Your goal ->
Within the entries that follow, report how many lines contain the word "START", giving the number by itself.

Dataset entries ->

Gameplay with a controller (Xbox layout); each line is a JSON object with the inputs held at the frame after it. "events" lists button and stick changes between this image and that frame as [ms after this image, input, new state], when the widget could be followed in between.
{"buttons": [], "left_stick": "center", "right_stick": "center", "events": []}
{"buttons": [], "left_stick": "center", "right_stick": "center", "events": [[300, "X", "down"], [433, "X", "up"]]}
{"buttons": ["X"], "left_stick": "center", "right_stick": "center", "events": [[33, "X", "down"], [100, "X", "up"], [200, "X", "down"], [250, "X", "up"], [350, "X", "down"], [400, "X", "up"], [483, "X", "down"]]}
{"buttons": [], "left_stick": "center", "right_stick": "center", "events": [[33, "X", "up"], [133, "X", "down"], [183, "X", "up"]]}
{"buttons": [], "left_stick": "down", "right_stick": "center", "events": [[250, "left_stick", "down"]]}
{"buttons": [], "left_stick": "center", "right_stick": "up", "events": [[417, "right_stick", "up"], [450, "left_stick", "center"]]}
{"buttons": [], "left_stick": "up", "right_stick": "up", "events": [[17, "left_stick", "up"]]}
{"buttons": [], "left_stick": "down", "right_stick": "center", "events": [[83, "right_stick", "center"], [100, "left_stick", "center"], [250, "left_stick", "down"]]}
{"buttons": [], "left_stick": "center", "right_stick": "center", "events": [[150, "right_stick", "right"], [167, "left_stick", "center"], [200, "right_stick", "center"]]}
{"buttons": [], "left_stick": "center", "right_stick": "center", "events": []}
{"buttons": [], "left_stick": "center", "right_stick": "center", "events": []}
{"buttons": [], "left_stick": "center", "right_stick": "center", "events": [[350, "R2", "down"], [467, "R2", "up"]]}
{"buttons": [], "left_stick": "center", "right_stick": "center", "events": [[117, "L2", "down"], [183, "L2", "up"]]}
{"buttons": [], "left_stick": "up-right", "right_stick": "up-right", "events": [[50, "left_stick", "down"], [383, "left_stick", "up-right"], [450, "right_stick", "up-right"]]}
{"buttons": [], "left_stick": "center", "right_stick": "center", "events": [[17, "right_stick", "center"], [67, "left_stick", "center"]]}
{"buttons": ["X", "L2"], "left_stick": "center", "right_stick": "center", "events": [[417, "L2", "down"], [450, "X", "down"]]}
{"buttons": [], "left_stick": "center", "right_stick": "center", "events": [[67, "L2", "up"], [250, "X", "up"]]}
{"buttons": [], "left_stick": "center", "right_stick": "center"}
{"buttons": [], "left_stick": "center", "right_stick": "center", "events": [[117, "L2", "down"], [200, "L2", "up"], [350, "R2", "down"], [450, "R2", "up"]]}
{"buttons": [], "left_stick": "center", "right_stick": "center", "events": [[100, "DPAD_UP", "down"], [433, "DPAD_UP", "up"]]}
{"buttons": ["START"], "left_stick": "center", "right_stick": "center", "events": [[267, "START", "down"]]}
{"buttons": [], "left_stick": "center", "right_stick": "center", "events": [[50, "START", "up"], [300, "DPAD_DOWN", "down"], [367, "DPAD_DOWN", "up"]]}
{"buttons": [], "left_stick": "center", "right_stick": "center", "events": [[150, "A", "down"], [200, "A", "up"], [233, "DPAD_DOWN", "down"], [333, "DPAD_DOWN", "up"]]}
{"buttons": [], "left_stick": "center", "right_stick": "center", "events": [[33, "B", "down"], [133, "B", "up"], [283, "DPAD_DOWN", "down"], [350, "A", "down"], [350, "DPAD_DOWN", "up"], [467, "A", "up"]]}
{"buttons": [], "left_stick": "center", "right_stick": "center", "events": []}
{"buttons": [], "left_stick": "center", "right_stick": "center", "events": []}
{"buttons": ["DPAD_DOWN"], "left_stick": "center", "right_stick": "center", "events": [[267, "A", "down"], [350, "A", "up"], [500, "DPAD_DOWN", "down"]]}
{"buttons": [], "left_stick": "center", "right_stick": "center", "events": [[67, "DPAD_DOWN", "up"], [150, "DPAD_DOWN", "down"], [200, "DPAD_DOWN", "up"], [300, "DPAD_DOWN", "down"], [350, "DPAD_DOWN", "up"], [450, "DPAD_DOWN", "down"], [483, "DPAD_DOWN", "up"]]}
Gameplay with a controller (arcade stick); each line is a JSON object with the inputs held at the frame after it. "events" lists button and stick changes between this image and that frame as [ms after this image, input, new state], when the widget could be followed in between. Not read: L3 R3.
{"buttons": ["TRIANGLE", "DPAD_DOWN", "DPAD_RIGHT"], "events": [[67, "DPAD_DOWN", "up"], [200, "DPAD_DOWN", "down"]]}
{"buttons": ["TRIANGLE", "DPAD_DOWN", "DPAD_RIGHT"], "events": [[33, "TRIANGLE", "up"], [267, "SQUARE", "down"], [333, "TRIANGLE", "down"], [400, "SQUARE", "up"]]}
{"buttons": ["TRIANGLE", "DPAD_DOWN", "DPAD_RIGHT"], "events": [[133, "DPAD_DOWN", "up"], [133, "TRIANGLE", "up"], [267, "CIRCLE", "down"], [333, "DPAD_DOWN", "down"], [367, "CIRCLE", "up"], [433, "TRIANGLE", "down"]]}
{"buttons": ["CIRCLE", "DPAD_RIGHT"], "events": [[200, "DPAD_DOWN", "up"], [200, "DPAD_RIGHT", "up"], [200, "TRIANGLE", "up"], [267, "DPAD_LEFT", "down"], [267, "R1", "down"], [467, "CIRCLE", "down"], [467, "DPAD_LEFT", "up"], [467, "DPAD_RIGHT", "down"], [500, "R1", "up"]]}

Answer for the task ->
2